My newest piece with The Diplomat looks at the latest fractures within the Eurasian Union:
What has arisen over the past week, however, is a sudden surge in divergences between the three founding members of the EEU. Relations between Kazakhstan and Russia had already seen a noted downturn in 2014 – and this past week only highlighted trends. Kazakhstani President Nursultan Nazarbayev paid a visit to Kyiv, offering financial and energy-based aid to the struggling Ukrainian government.

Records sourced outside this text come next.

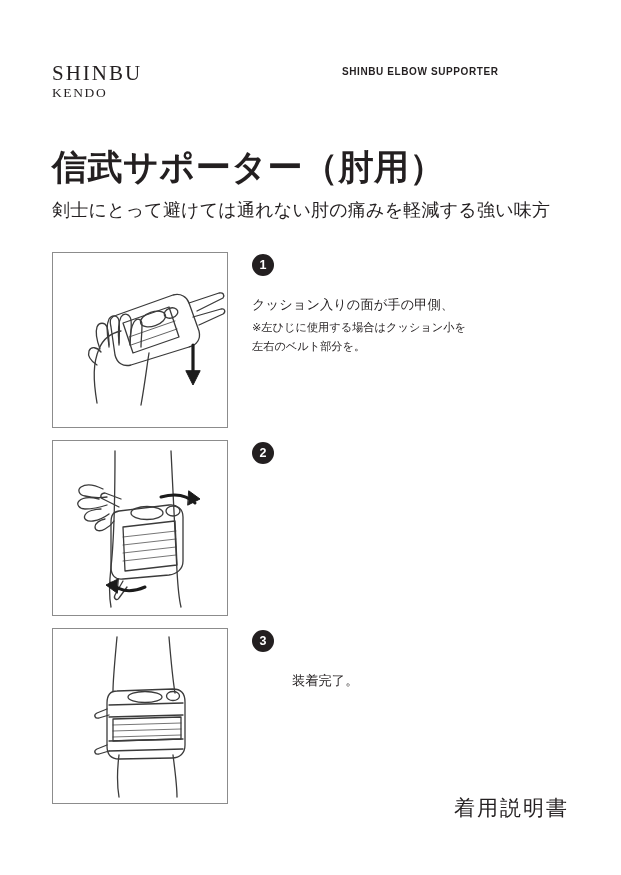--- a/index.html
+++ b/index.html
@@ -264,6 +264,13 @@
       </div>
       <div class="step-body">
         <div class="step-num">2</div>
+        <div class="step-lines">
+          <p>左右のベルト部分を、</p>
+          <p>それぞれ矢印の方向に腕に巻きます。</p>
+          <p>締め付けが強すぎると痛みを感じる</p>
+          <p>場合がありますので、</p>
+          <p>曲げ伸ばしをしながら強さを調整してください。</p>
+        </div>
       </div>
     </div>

The visit presents a stark volte face for Astana; Kazakhstan, after all, not only recognized the Crimean annexation earlier this year, but was the only nation besides Russia to refer to the EuroMaidan protests as a “coup.” Such recognitions make Nazarbayev’s recent claims that Kazakhstan supports Ukrainian territorial integrity a bit confusing. (Certain Ukrainian protesters have not forgotten Kazakhstan’s unwillingness to support the protests earlier this year, and publically voiced their opposition last week.) Now, Nazarbayev stakes that “both Ukraine and Russia are equally close to Kazakhstan.” Suffice it to say, Nazarbayev appears to be resuscitating Kazakhstan’s much-weakened multi-vector policy – likely because he recognizes the significant parallels between the Kremlin’s rhetoric surrounding both Kyiv and Astana.
While in Ukraine, Nazarbayev also offered some commentary on the EEU. The union, Nazarbayev said, “is exposed to a major risk.” Rather than citing the Russia-led currency slump or the collapsing intra-EEU trade, however, the Kazakhstani president noted the swell in Russian businesses hampering local commerce. This disadvantage has been accelerated that much more by Kazakhstan nationals crossing the border to take advantage of Russia’s weakened currency.